BRIEF —
Write out the records below exactly as they appear, skipping each picture.

INFORMATION —
╭──
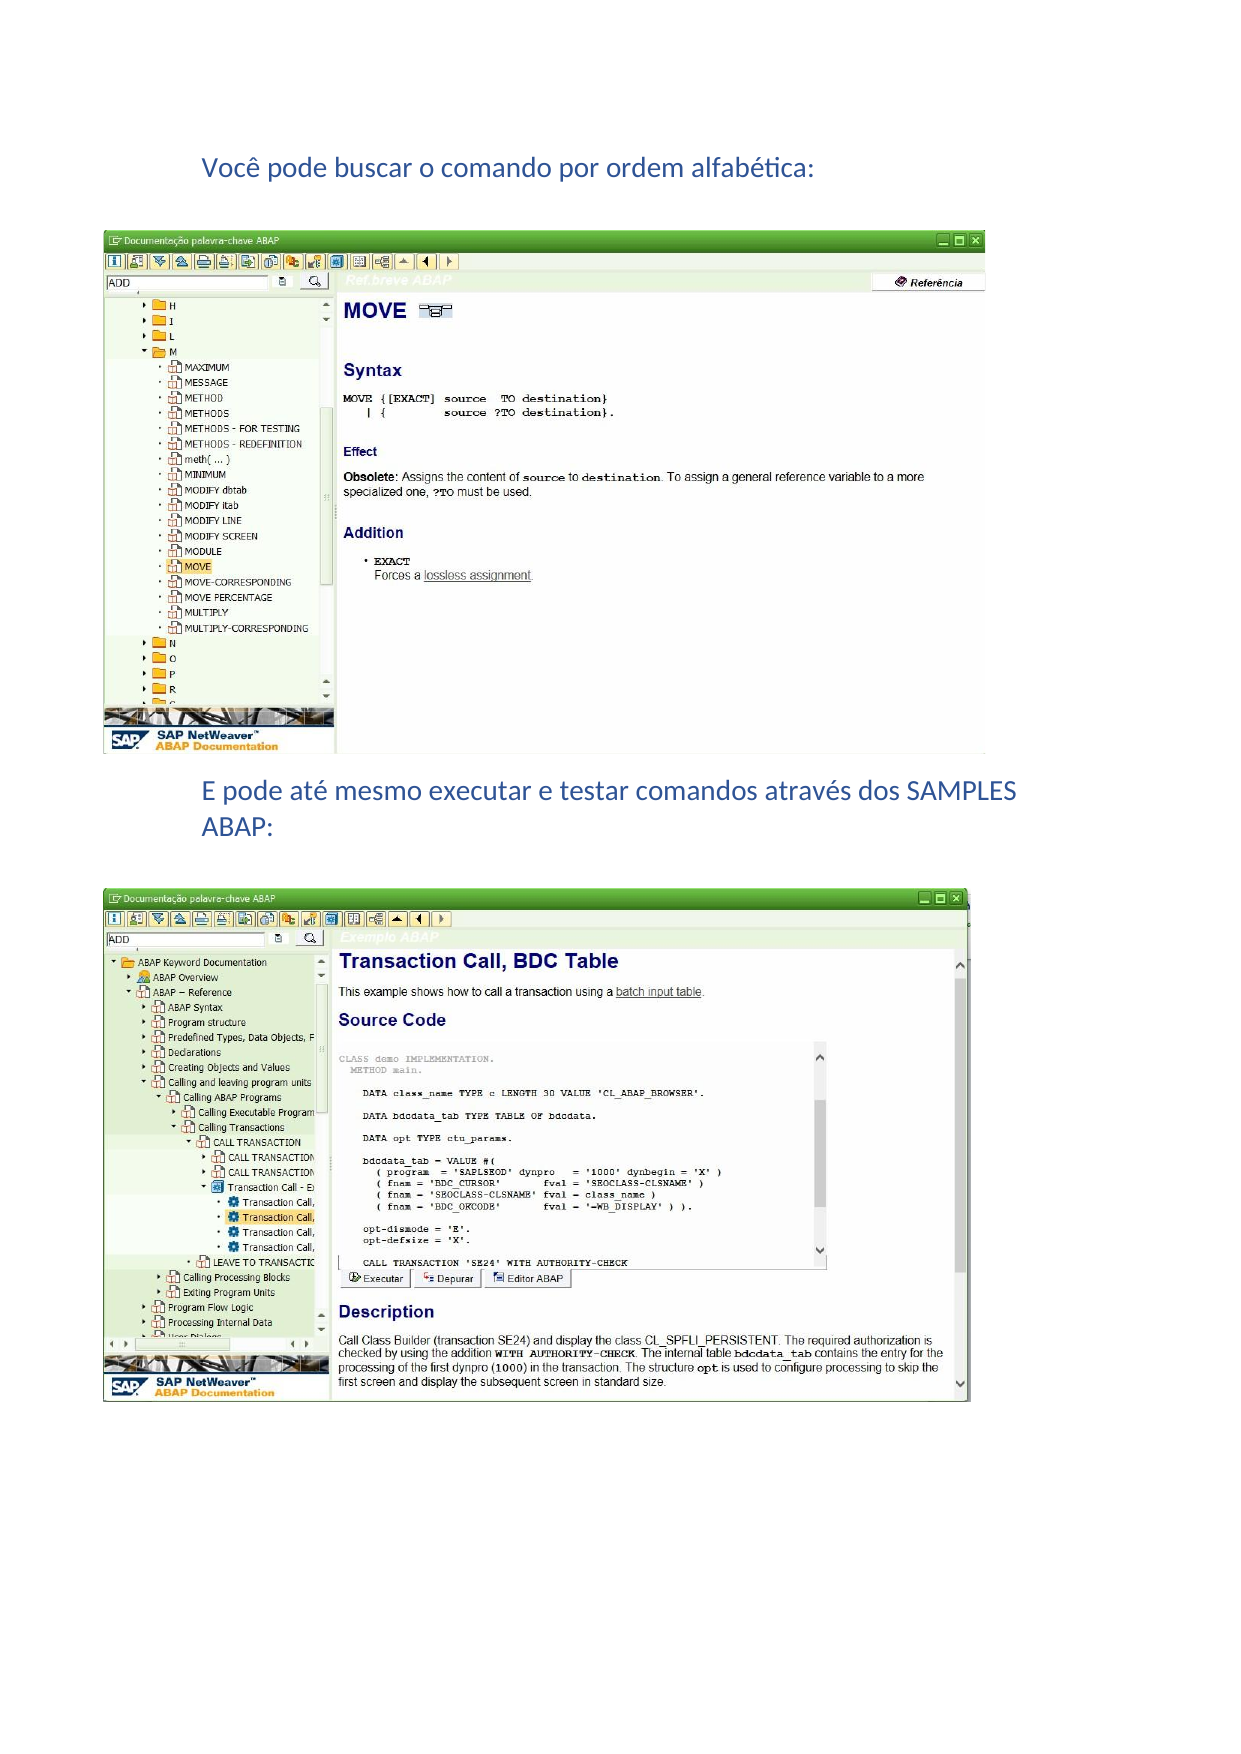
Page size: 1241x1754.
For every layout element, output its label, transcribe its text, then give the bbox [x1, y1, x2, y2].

picture [103, 230, 986, 754]
picture [103, 888, 971, 1402]
text Você pode buscar o comando por ordem alfabética: [201, 149, 1063, 185]
text E pode até mesmo executar e testar comandos através dos SAMPLES ABAP: [201, 245, 1063, 843]
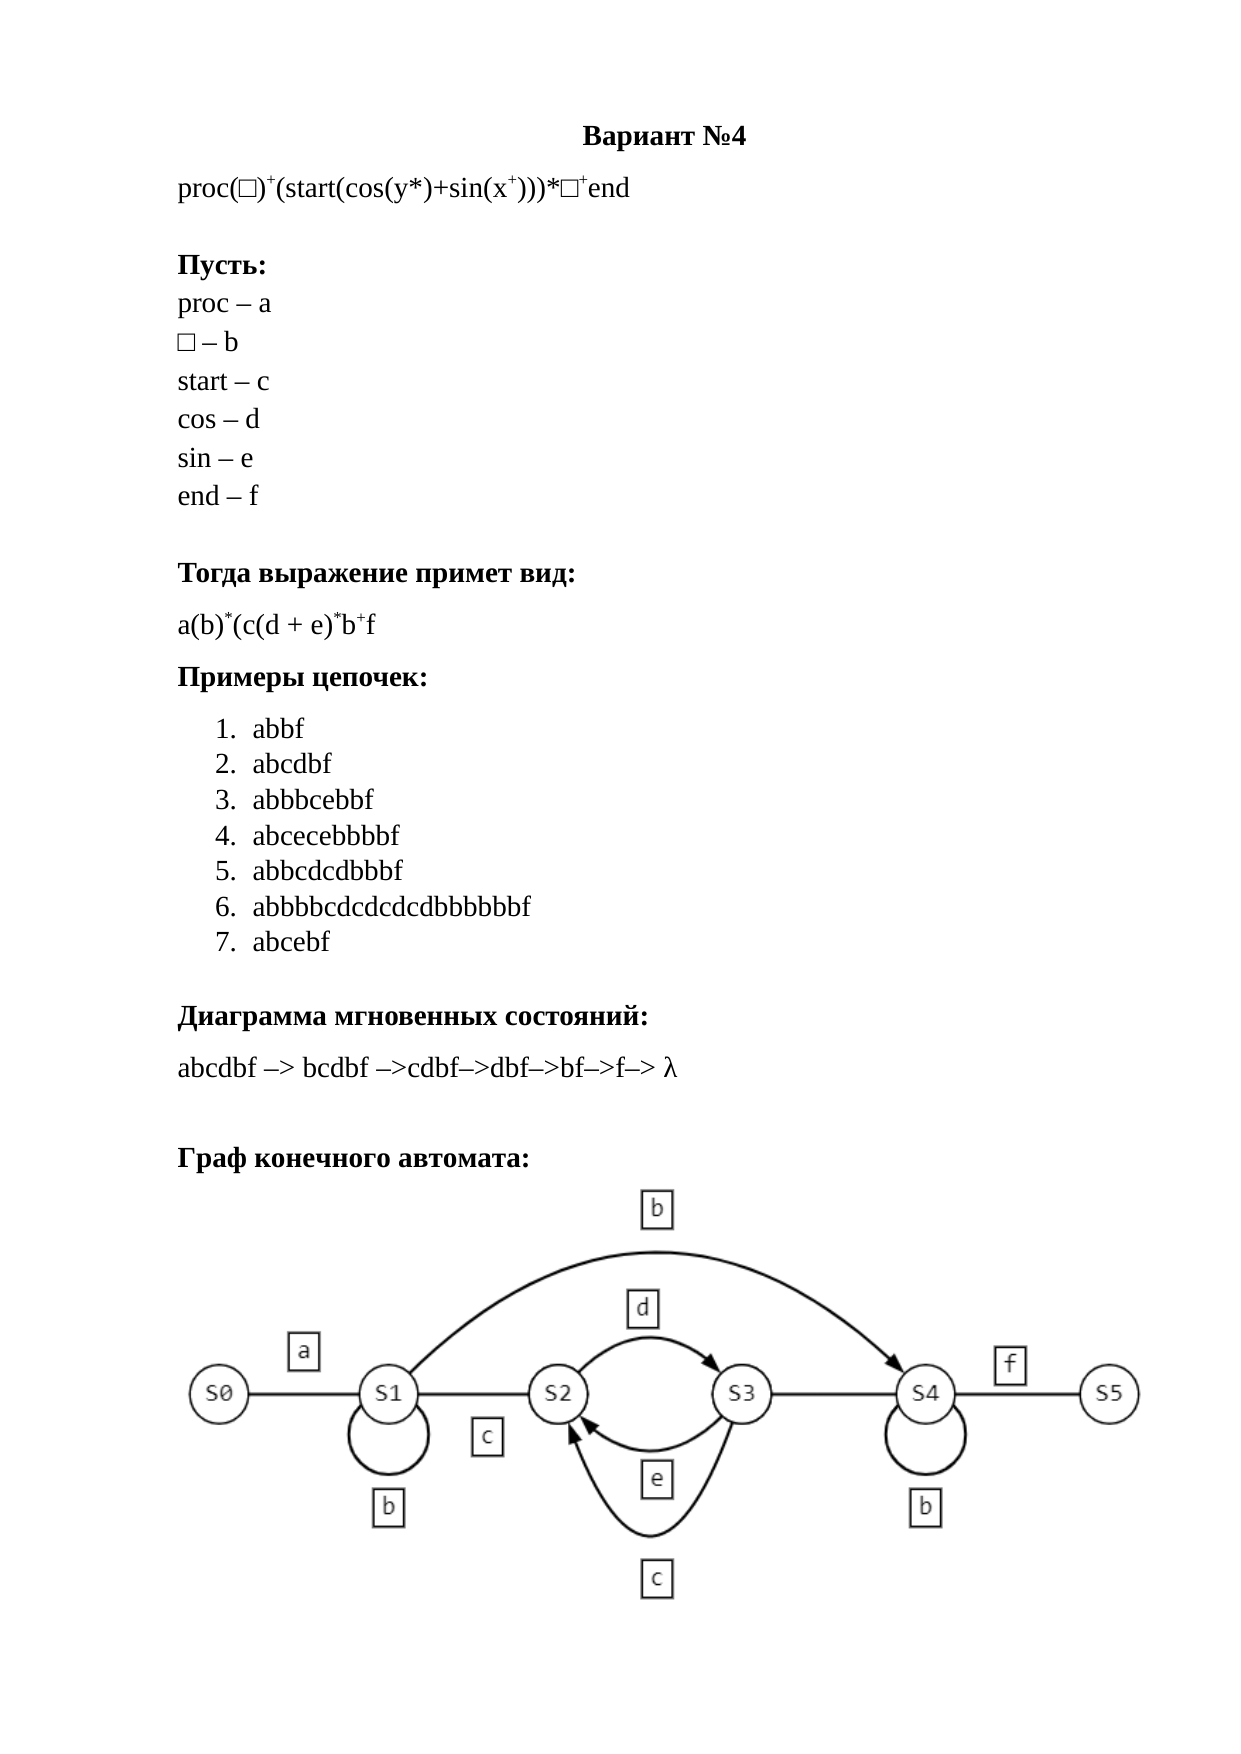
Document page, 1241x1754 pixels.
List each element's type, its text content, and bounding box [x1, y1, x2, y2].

list end – f [177, 478, 1152, 512]
text Вариант №4 [177, 118, 1152, 152]
list start – c [177, 363, 1152, 396]
list abcebf [215, 924, 1152, 958]
list proc – a [177, 286, 1152, 319]
text Тогда выражение примет вид: [177, 555, 1152, 589]
list abbbcebbf [215, 782, 1152, 816]
list abcdbf [215, 747, 1152, 780]
picture [177, 1179, 1152, 1611]
list abcecebbbbf [215, 818, 1152, 851]
list abbcdcdbbbf [215, 853, 1152, 887]
text abcdbf –> bcdbf –>cdbf–>dbf–>bf–>f–> λ [177, 1050, 1152, 1084]
list sin – e [177, 440, 1152, 473]
list proc(□)+(start(cos(y*)+sin(x+)))*□+end [177, 170, 1152, 203]
text a(b)*(c(d + e)*b+f [177, 607, 1152, 641]
list cos – d [177, 401, 1152, 435]
list Граф конечного автомата: [177, 1141, 1152, 1174]
text Примеры цепочек: [177, 659, 1152, 693]
list □ – b [177, 324, 1152, 358]
text Диаграмма мгновенных состояний: [177, 998, 1152, 1032]
list Пусть: [177, 247, 1152, 281]
list abbbbcdcdcdcdbbbbbbf [215, 889, 1152, 922]
list abbf [215, 711, 1152, 744]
╰──
OUTPUT BELOW —
Page size: 1241x1754.
For every layout element, output its label, transcribe its text, then give the bbox [x1, y1, x2, y2].

picture [103, 230, 986, 754]
picture [103, 888, 971, 1402]
text Você pode buscar o comando por ordem alfabética: [201, 149, 1063, 185]
text E pode até mesmo executar e testar comandos através dos SAMPLES ABAP: [201, 245, 1063, 843]
Document page, 1241x1754 pixels.
List each element's type, its text content, and bounding box [x1, y1, x2, y2].

list end – f [177, 478, 1152, 512]
text Вариант №4 [177, 118, 1152, 152]
list start – c [177, 363, 1152, 396]
list abcebf [215, 924, 1152, 958]
list proc – a [177, 286, 1152, 319]
text Тогда выражение примет вид: [177, 555, 1152, 589]
list abbbcebbf [215, 782, 1152, 816]
list abcdbf [215, 747, 1152, 780]
picture [177, 1179, 1152, 1611]
list abcecebbbbf [215, 818, 1152, 851]
list abbcdcdbbbf [215, 853, 1152, 887]
text abcdbf –> bcdbf –>cdbf–>dbf–>bf–>f–> λ [177, 1050, 1152, 1084]
list sin – e [177, 440, 1152, 473]
list proc(□)+(start(cos(y*)+sin(x+)))*□+end [177, 170, 1152, 203]
text a(b)*(c(d + e)*b+f [177, 607, 1152, 641]
list cos – d [177, 401, 1152, 435]
list Граф конечного автомата: [177, 1141, 1152, 1174]
text Примеры цепочек: [177, 659, 1152, 693]
list □ – b [177, 324, 1152, 358]
text Диаграмма мгновенных состояний: [177, 998, 1152, 1032]
list Пусть: [177, 247, 1152, 281]
list abbbbcdcdcdcdbbbbbbf [215, 889, 1152, 922]
list abbf [215, 711, 1152, 744]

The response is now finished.